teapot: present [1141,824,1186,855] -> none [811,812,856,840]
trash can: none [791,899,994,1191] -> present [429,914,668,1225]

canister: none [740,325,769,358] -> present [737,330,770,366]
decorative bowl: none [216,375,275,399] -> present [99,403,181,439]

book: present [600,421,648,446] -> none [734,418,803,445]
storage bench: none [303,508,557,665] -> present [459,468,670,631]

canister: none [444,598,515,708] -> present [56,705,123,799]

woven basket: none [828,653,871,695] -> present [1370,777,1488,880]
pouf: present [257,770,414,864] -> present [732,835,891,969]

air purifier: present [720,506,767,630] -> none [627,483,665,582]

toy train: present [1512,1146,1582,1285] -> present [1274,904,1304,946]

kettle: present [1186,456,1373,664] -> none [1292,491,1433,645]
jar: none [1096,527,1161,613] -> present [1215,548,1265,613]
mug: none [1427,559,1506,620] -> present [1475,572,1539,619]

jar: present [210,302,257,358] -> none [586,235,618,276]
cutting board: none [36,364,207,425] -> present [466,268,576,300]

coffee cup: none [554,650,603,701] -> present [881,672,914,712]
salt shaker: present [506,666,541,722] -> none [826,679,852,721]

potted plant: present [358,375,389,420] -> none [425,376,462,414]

Task
Write out exactly the lines above between the line with "woven basket: none" and the line with "mug: none [1427,559,1506,620]", inclusive, and nothing beyond them.

Finished exercise
woven basket: none [828,653,871,695] -> present [1370,777,1488,880]
pouf: present [257,770,414,864] -> present [732,835,891,969]

air purifier: present [720,506,767,630] -> none [627,483,665,582]

toy train: present [1512,1146,1582,1285] -> present [1274,904,1304,946]

kettle: present [1186,456,1373,664] -> none [1292,491,1433,645]
jar: none [1096,527,1161,613] -> present [1215,548,1265,613]
mug: none [1427,559,1506,620] -> present [1475,572,1539,619]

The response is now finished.